Junk Traffic Attacks Aided By 100,000 Vulnerable Servers

By   ISBuzz Team
Writer , Information Security Buzz | Mar 02, 2018 08:30 am PST

News broke that cybercriminals who are directing junk traffic at targets have recently started using an “obscure” trick to supercharge puny bandwidth attacks.

Distributed denial of service (DDoS) attackers are abusing “memcached” or memory caching servers to massively amplify attacks on victims. Memcache systems are used by websites for caching memory to optimize performance of sites that rely on external databases.  Ashley Stephenson, CEO at Corero Network Security commented below.

Ashley Stephenson, CEO at Corero Network Security:

“Time to add “memcached” to the list of useful Internet services that can be turned upon themselves to attack rather than serve.
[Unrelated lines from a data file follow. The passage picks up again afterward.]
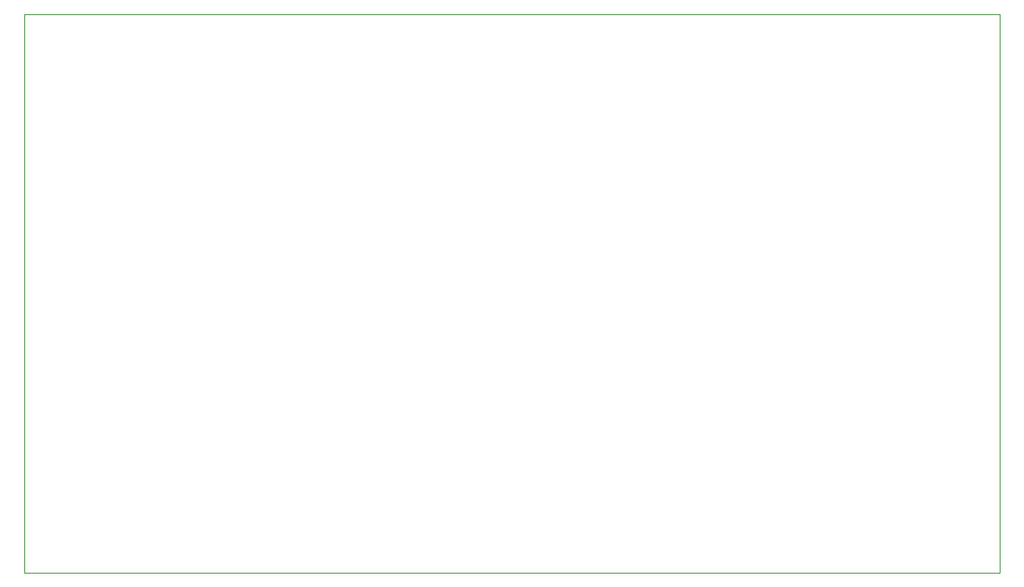
<source format=gbr>
%TF.GenerationSoftware,KiCad,Pcbnew,8.0.8*%
%TF.CreationDate,2025-02-16T16:29:03+01:00*%
%TF.ProjectId,Perihelion,50657269-6865-46c6-996f-6e2e6b696361,rev?*%
%TF.SameCoordinates,Original*%
%TF.FileFunction,Profile,NP*%
%FSLAX46Y46*%
G04 Gerber Fmt 4.6, Leading zero omitted, Abs format (unit mm)*
G04 Created by KiCad (PCBNEW 8.0.8) date 2025-02-16 16:29:03*
%MOMM*%
%LPD*%
G01*
G04 APERTURE LIST*
%TA.AperFunction,Profile*%
%ADD10C,0.050000*%
%TD*%
G04 APERTURE END LIST*
D10*
X135000000Y-23500000D02*
X233500000Y-23500000D01*
X233500000Y-80000000D01*
X135000000Y-80000000D01*
X135000000Y-23500000D01*
M02*

</source>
“This free utility has provided more than a decade of useful service helping websites, blogs and databases run faster but is now being leveraged by malicious actors to launch supercharged DDoS attacks. Like several recent DDoS amplification vectors such as the CLDAP exploit first reported by Corero in 2017, memcached is vulnerable to UDP exploits due to an unnecessarily permissive wide-open default access policy allowing it to serve all requestors without prejudice. However, Corero has already seen operators begin to secure their memcached services rendering them useless to attackers. The Corero Smartwall Threat Defense System provides zero-day protection against DDoS attacks using the memcached amplification vector as well as providing operators with the ability to activate defensive blocking rules to prevent exploitation of memcached resources in their networks. Overall, memcached is expected to top the DDoS charts for a relatively short period of time. Ironically, as we have seen before, the more attackers who try to leverage this vector the weaker the resulting DDoS attacks as the total bandwidth of vulnerable servers is fixed and is shared across the victims. If a single attack could reach 200G, then with only 10 bad actors worldwide trying to use this vector at the same time they may only get 20G each. If there are hundreds of potential bad actors jumping on the memcached bandwagon this once mighty resource could end up delivering just a trickle of an attack to each intended victim.”